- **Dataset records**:
....................

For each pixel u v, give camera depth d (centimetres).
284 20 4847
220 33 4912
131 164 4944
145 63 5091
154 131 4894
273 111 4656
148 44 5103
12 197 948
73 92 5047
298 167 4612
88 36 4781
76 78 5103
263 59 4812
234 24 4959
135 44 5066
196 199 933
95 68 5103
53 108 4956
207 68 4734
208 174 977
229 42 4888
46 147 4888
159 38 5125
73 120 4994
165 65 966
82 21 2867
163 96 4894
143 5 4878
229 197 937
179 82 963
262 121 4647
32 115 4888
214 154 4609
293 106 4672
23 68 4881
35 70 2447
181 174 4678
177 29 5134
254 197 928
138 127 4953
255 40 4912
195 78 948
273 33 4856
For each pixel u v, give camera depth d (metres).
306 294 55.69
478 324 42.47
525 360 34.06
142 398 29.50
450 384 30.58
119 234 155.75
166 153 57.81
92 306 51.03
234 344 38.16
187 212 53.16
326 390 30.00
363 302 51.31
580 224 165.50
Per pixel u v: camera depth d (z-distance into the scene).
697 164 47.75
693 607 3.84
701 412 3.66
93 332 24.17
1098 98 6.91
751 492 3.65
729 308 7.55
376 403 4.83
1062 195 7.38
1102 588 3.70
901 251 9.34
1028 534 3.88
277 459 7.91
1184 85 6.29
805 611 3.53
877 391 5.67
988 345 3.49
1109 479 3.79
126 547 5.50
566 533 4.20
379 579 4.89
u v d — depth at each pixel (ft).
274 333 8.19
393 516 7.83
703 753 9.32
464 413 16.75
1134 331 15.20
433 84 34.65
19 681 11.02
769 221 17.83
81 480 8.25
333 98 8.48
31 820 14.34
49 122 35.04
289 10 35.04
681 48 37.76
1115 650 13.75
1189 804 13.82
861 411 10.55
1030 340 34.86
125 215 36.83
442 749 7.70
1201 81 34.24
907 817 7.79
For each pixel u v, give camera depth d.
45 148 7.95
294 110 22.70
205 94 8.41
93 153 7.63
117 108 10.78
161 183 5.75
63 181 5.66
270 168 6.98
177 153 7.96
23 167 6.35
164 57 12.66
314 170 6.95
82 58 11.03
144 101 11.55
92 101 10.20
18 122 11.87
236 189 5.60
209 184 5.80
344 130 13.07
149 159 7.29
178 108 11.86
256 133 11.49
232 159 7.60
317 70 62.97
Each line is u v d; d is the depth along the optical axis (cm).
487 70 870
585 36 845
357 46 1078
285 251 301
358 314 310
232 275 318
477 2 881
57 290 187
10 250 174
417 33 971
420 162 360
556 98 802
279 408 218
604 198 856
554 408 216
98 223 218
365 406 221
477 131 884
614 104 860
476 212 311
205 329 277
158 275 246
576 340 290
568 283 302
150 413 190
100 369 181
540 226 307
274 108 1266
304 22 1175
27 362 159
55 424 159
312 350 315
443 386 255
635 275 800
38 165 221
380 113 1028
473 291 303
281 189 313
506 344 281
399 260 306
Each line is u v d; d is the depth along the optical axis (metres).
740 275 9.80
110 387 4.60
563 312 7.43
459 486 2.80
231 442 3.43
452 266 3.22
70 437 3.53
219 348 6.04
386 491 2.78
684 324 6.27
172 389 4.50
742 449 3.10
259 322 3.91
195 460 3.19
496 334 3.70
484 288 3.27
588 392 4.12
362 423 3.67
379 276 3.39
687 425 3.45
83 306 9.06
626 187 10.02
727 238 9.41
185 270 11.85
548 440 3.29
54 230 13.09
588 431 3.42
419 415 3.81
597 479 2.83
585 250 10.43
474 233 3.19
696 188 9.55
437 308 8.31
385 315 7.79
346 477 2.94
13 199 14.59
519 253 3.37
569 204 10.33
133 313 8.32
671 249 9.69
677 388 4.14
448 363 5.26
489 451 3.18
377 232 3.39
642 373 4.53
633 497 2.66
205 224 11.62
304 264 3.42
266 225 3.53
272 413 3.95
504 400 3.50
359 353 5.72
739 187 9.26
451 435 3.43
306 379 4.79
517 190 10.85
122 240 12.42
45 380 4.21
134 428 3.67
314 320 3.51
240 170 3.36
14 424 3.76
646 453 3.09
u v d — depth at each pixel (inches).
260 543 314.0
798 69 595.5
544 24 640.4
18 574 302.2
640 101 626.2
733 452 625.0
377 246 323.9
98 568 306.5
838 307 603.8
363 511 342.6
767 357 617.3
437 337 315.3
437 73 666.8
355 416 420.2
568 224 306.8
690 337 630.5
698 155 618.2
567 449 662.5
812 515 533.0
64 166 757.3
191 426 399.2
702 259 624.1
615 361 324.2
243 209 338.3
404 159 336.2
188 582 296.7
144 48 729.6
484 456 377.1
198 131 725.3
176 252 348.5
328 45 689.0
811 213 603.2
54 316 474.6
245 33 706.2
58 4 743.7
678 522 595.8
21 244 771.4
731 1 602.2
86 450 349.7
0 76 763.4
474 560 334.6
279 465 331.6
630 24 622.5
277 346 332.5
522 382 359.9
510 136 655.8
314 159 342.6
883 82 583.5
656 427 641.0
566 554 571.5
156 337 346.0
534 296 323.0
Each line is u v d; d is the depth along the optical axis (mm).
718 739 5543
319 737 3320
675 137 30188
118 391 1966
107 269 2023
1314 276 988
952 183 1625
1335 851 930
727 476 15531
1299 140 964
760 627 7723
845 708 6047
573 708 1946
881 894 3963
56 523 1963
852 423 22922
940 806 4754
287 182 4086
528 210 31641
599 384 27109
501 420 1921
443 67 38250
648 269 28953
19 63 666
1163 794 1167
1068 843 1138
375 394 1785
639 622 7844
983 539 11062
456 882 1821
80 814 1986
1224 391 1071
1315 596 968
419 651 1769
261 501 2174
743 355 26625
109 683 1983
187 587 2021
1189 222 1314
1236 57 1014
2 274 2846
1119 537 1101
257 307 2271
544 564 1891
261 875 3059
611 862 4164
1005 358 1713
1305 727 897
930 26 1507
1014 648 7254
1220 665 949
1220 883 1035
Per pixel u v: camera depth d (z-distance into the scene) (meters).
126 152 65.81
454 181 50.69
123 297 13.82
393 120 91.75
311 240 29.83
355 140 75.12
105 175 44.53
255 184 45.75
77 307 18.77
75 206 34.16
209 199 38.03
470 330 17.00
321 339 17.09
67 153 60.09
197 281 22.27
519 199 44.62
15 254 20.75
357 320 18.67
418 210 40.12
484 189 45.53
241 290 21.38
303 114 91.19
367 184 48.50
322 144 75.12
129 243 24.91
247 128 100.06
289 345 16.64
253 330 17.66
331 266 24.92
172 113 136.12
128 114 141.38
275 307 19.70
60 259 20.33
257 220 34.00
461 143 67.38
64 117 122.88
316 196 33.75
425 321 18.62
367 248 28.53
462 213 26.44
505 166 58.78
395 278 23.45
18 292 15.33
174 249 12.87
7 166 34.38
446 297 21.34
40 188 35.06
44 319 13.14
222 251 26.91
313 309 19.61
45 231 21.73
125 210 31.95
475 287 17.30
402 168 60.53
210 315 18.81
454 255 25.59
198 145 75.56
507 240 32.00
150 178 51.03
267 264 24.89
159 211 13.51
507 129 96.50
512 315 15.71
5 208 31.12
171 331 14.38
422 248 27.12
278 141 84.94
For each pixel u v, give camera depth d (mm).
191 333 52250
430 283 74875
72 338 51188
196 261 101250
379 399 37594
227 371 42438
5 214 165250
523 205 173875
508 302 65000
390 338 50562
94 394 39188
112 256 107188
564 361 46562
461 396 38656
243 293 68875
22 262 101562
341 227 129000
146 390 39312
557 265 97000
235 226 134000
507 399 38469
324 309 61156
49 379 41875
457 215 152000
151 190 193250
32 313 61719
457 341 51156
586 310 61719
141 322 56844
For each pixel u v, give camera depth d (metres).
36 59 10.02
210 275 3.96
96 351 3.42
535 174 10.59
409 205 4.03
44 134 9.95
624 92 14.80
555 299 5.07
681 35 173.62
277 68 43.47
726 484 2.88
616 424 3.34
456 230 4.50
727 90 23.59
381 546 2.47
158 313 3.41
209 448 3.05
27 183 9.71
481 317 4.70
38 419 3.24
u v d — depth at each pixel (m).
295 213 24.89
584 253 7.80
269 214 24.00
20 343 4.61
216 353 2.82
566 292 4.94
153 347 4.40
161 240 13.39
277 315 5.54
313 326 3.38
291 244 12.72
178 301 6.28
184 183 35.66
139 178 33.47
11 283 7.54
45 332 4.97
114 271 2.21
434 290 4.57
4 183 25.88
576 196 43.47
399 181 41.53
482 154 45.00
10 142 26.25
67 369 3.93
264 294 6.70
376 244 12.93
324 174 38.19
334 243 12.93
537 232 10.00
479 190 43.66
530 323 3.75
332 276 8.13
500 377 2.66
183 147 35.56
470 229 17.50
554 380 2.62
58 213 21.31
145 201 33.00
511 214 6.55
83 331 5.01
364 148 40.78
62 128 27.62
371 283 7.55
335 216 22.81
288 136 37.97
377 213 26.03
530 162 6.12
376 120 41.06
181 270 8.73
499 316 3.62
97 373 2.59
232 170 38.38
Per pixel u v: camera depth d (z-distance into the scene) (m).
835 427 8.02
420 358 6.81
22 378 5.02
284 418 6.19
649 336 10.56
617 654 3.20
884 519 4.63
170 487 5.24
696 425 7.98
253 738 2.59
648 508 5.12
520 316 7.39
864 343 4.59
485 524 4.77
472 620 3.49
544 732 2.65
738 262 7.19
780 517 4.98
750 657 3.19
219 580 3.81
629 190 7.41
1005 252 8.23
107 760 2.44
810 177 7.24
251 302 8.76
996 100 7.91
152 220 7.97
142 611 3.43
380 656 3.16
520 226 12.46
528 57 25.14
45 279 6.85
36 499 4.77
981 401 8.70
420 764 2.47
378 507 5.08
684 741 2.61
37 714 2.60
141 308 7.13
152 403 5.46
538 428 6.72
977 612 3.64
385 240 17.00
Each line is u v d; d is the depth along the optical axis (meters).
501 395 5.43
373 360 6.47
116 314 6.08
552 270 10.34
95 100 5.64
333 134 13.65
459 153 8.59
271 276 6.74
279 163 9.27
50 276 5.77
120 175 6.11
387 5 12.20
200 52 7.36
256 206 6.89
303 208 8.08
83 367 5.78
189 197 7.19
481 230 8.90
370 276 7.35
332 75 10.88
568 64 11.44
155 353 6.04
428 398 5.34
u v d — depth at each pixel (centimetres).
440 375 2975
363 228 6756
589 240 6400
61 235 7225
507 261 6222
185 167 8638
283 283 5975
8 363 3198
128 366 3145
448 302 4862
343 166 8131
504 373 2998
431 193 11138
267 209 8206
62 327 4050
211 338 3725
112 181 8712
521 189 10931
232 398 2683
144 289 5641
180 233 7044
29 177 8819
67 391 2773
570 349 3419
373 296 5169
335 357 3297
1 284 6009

....................

- **Task description**:
One stretch of the lines above is wanted, from the line that contains "544 564 1891" through the line that contains "227 371 42438". Output it exactly.

- **The completed task**:
544 564 1891
261 875 3059
611 862 4164
1005 358 1713
1305 727 897
930 26 1507
1014 648 7254
1220 665 949
1220 883 1035
Per pixel u v: camera depth d (z-distance into the scene) (meters).
126 152 65.81
454 181 50.69
123 297 13.82
393 120 91.75
311 240 29.83
355 140 75.12
105 175 44.53
255 184 45.75
77 307 18.77
75 206 34.16
209 199 38.03
470 330 17.00
321 339 17.09
67 153 60.09
197 281 22.27
519 199 44.62
15 254 20.75
357 320 18.67
418 210 40.12
484 189 45.53
241 290 21.38
303 114 91.19
367 184 48.50
322 144 75.12
129 243 24.91
247 128 100.06
289 345 16.64
253 330 17.66
331 266 24.92
172 113 136.12
128 114 141.38
275 307 19.70
60 259 20.33
257 220 34.00
461 143 67.38
64 117 122.88
316 196 33.75
425 321 18.62
367 248 28.53
462 213 26.44
505 166 58.78
395 278 23.45
18 292 15.33
174 249 12.87
7 166 34.38
446 297 21.34
40 188 35.06
44 319 13.14
222 251 26.91
313 309 19.61
45 231 21.73
125 210 31.95
475 287 17.30
402 168 60.53
210 315 18.81
454 255 25.59
198 145 75.56
507 240 32.00
150 178 51.03
267 264 24.89
159 211 13.51
507 129 96.50
512 315 15.71
5 208 31.12
171 331 14.38
422 248 27.12
278 141 84.94
For each pixel u v, give camera depth d (mm).
191 333 52250
430 283 74875
72 338 51188
196 261 101250
379 399 37594
227 371 42438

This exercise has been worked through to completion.